▶ Job item: Each line from the material with the word "pixels" in it must be copied.

▶ Given records:

◆ ◆ ◆ ◆ ◆ ◆ ◆

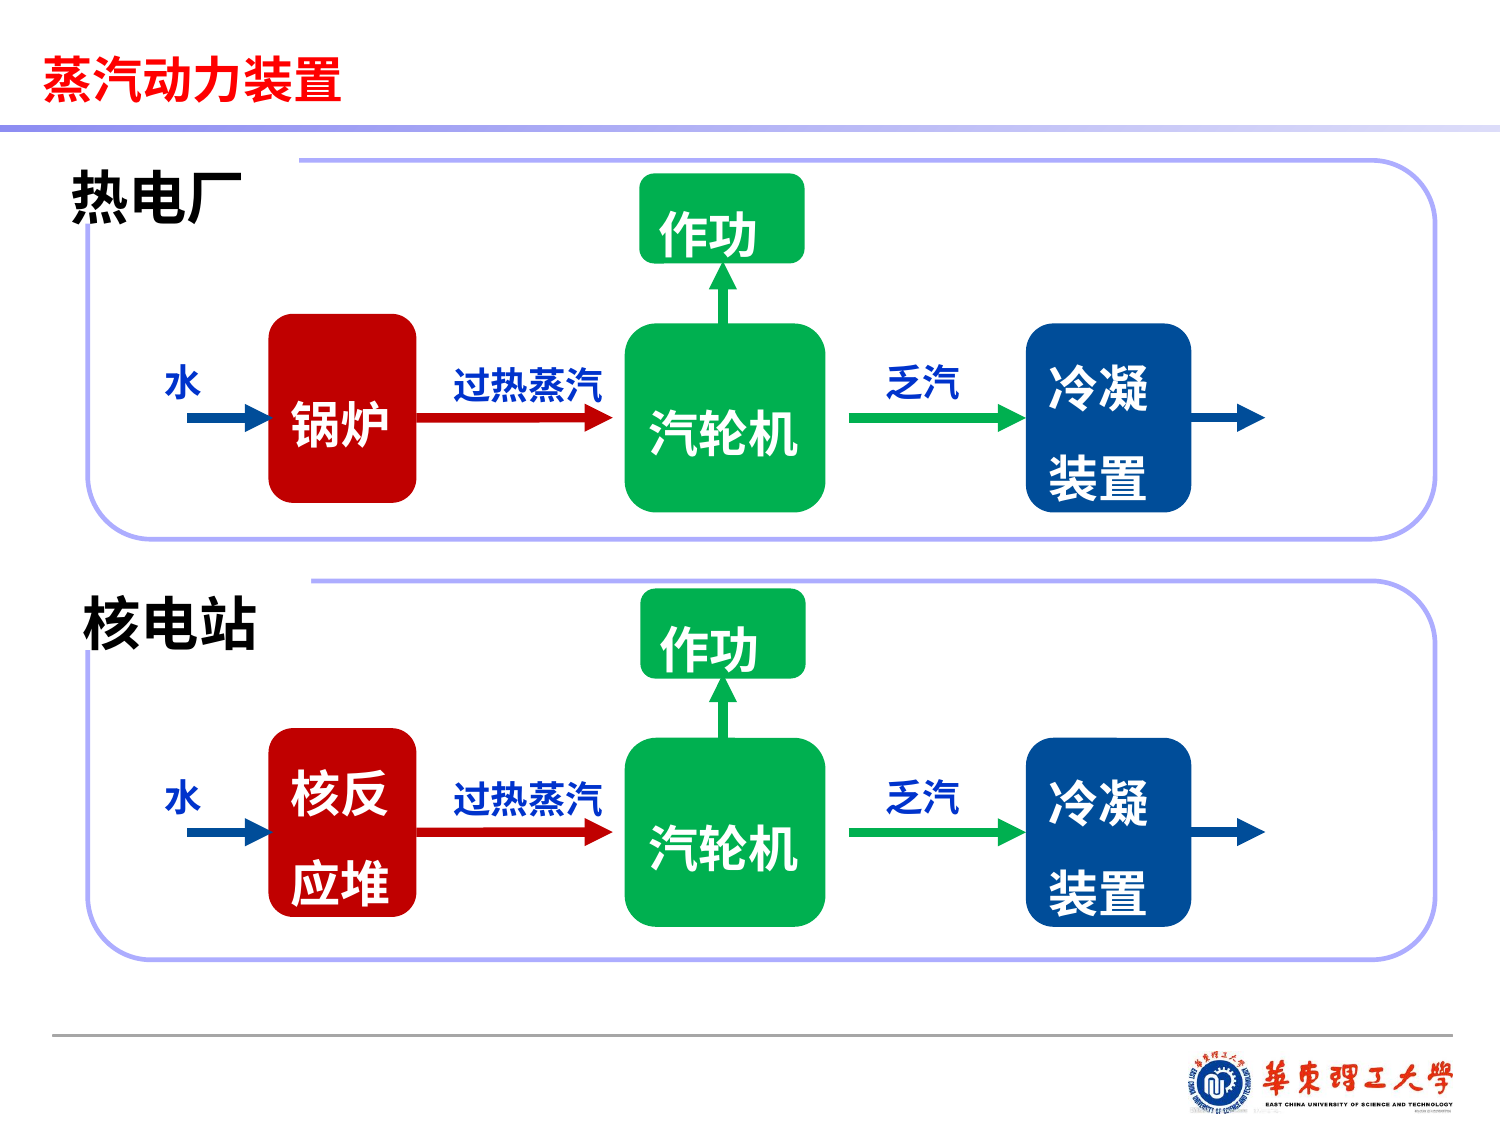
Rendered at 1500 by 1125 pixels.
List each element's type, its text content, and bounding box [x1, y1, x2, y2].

text_box 蒸汽动力装置 [28, 30, 1303, 127]
text_box [87, 580, 1436, 960]
text_box 核电站 [63, 559, 312, 650]
text_box 热电厂 [51, 133, 299, 224]
picture [1188, 1051, 1453, 1114]
text_box [87, 160, 1436, 540]
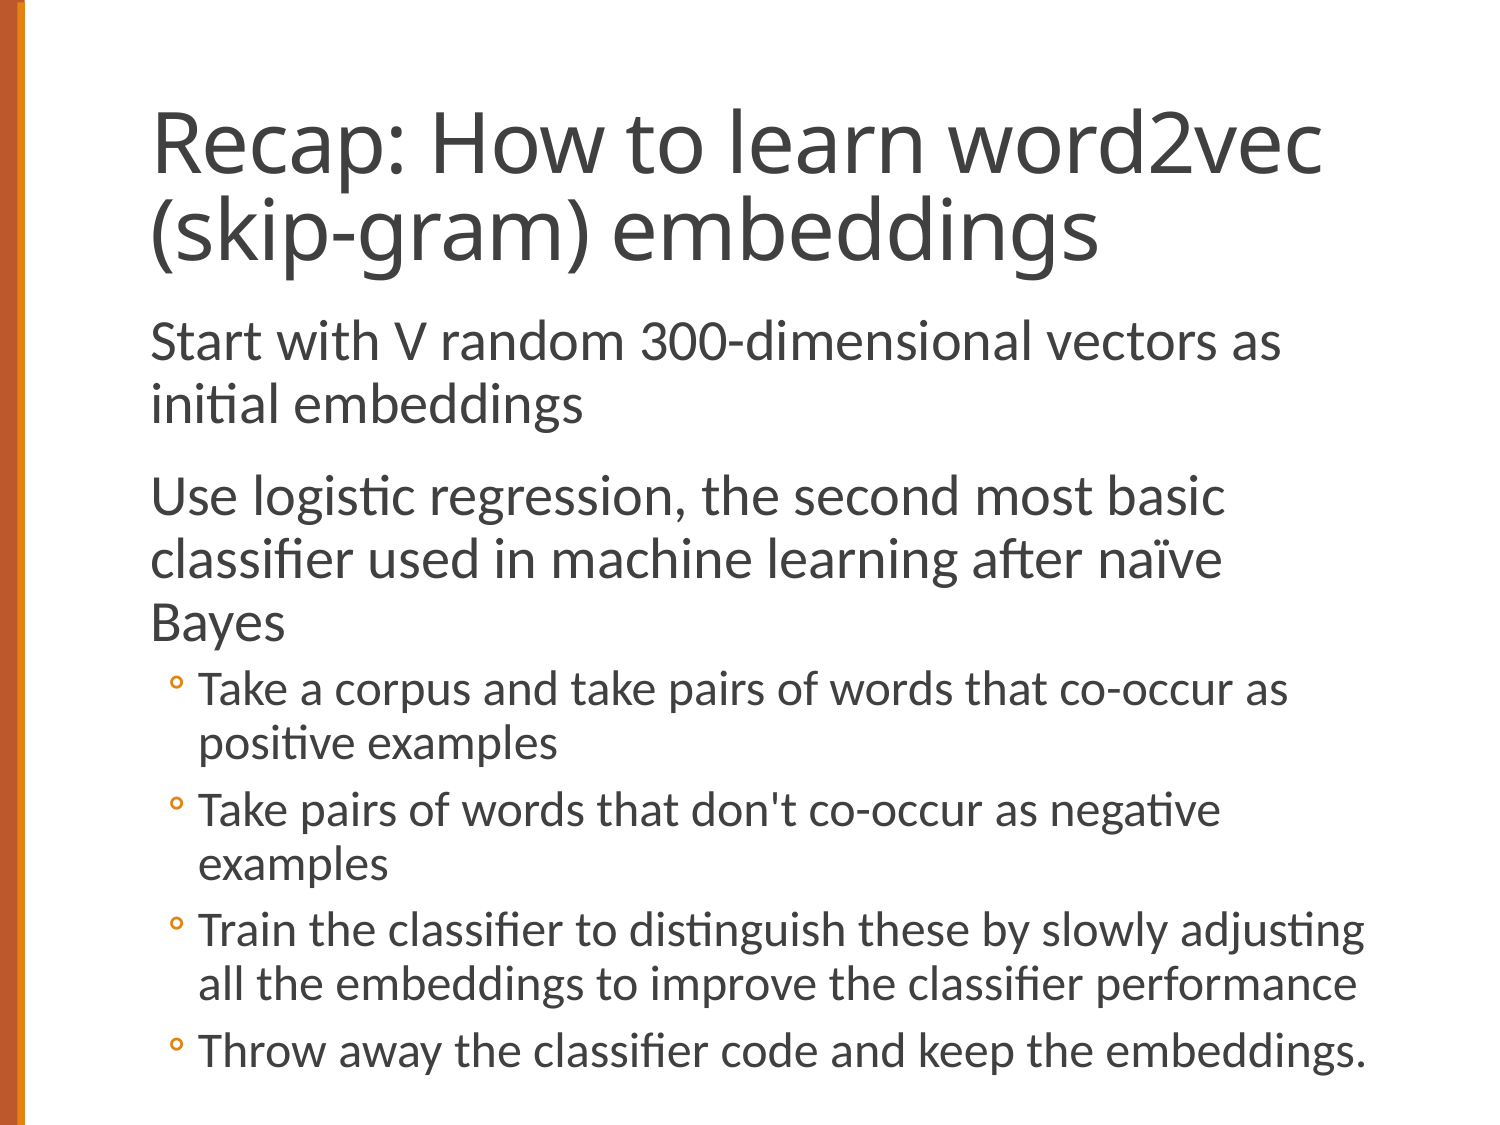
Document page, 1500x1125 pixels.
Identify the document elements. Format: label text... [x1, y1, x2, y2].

list Start with V random 300-dimensional vectors as initial embeddings Use logistic regression, the second most basic classifier used in machine learning after naïve Bayes Take a corpus and take pairs of words that co-occur as positive examples Take pairs of words that don't co-occur as negative examples Train the classifier to distinguish these by slowly adjusting all the embeddings to improve the classifier performance Throw away the classifier code and keep the embeddings. [135, 302, 1373, 963]
title Recap: How to learn word2vec (skip-gram) embeddings [135, 47, 1373, 285]
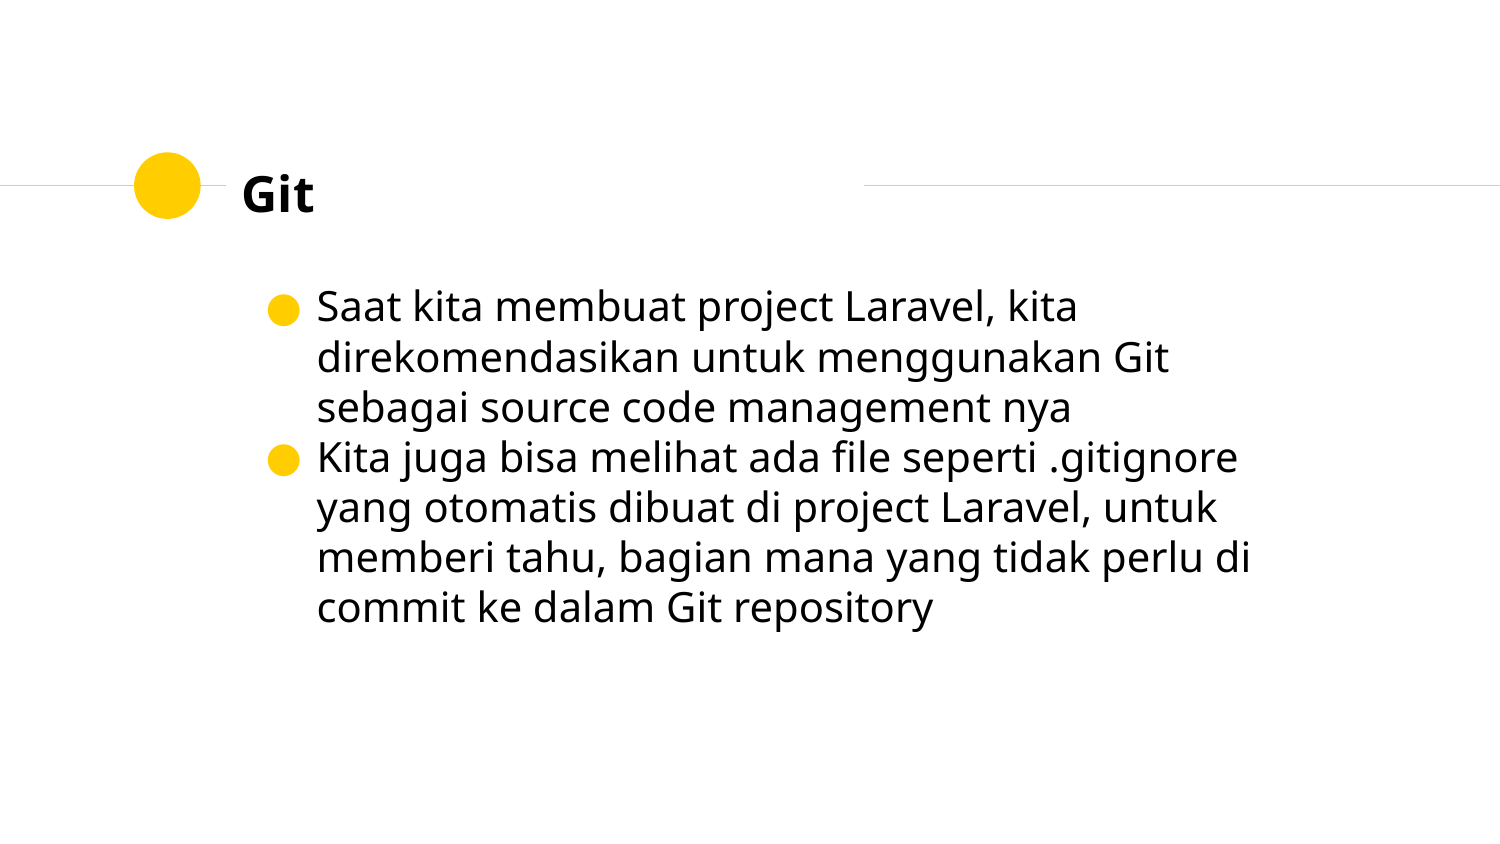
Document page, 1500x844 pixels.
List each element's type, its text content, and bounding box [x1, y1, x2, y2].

list Saat kita membuat project Laravel, kita direkomendasikan untuk menggunakan Git sebagai source code management nya Kita juga bisa melihat ada file seperti .gitignore yang otomatis dibuat di project Laravel, untuk memberi tahu, bagian mana yang tidak perlu di commit ke dalam Git repository [226, 265, 1344, 776]
title Git [226, 146, 863, 219]
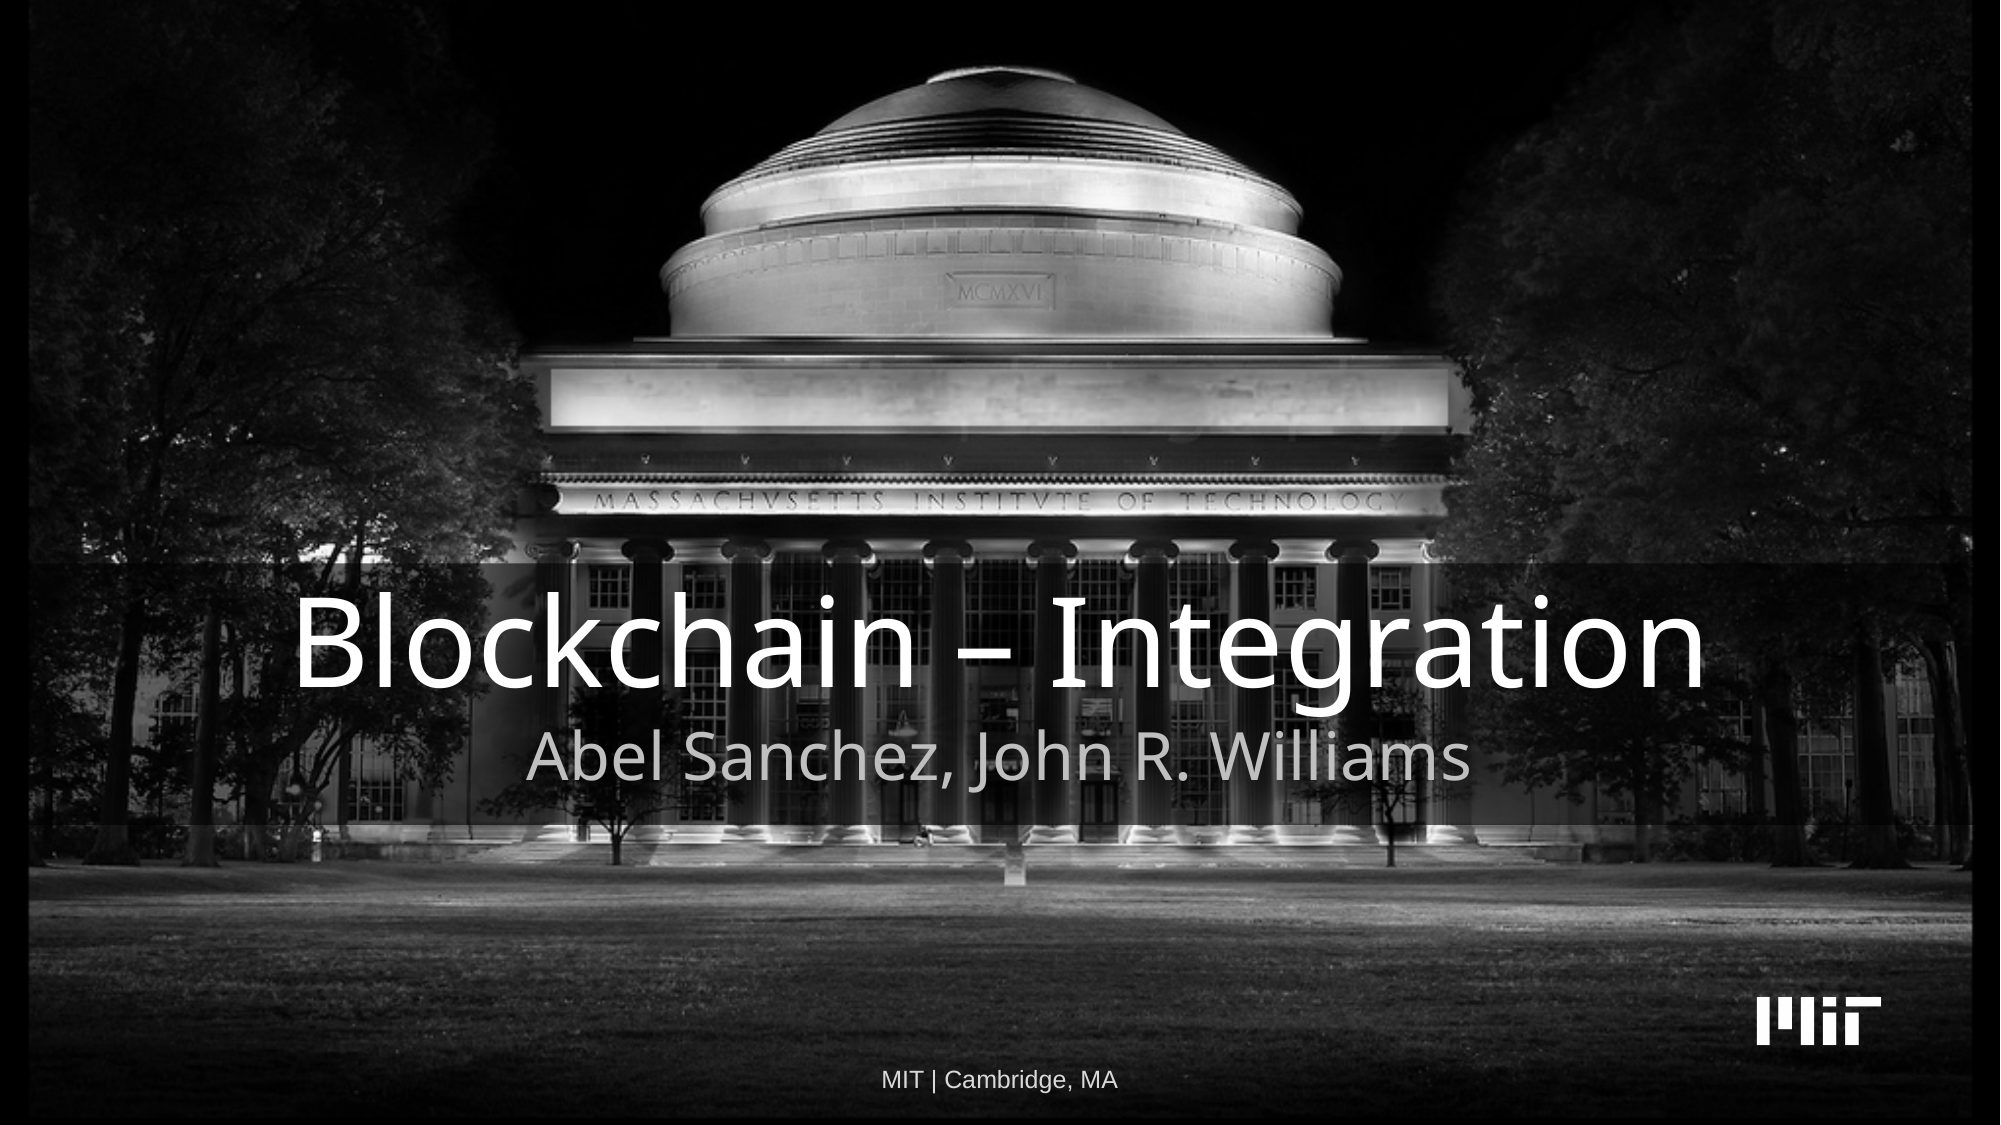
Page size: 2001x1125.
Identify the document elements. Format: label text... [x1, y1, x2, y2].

picture [1756, 960, 1903, 1059]
text_box MIT | Cambridge, MA [731, 1018, 1269, 1109]
title Blockchain – Integration Abel Sanchez, John R. Williams [0, 563, 2000, 825]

◆ ◆ ◆ ◆ ◆ ◆ ◆

▶ Result of this task:
Rendered at 1500 by 1125 pixels.
Document page, 1500x1125 pixels.
Document page, 1500x844 pixels.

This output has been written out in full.